Your assignment:
The result should be an exact copy of every record, with no pictures kept.

Stored data:
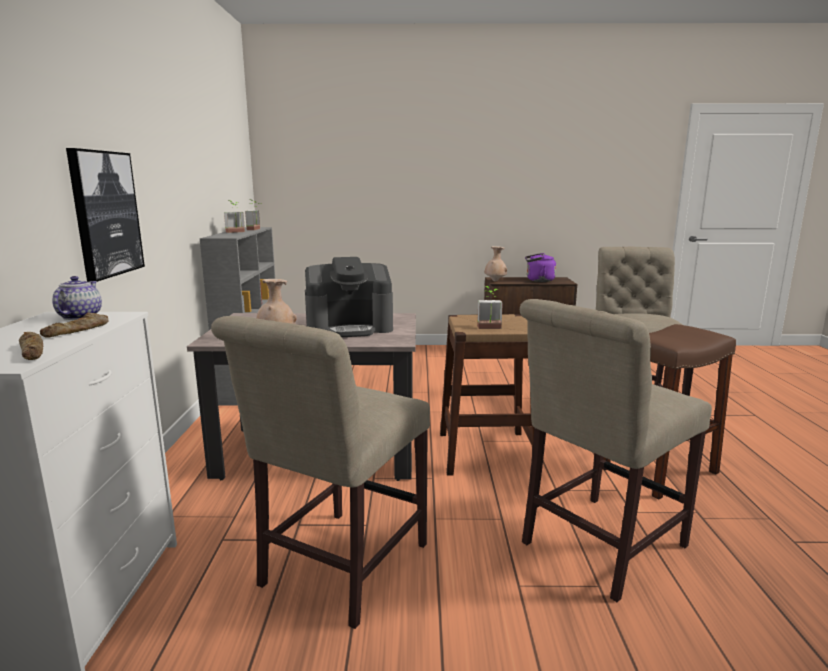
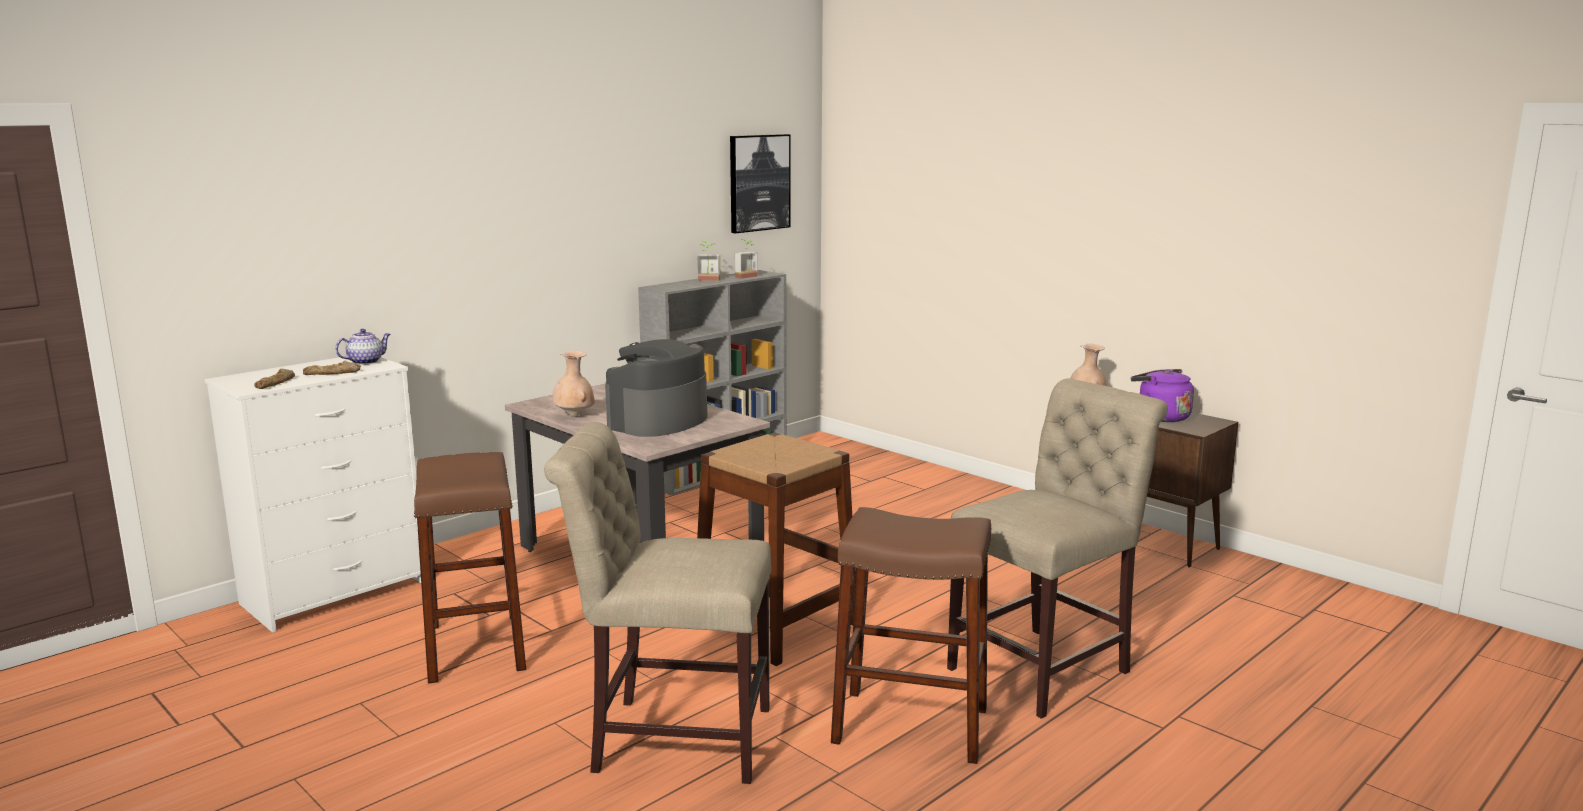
camera: 45 degrees right, 0 degrees up
picture [66,148,145,282] -> picture moved to [730,134,791,233]
beige chair [211,316,430,629] -> brown stool [414,452,526,684]
coffee machine [305,257,393,337] -> coffee machine turned 90 degrees clockwise [605,339,708,437]
potted plant [477,286,503,329] -> none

Problem solution:
camera: 45 degrees right, 0 degrees up
picture [66,148,145,282] -> picture moved to [730,134,791,233]
beige chair [211,316,430,629] -> brown stool [414,452,526,684]
coffee machine [305,257,393,337] -> coffee machine turned 90 degrees clockwise [605,339,708,437]
potted plant [477,286,503,329] -> none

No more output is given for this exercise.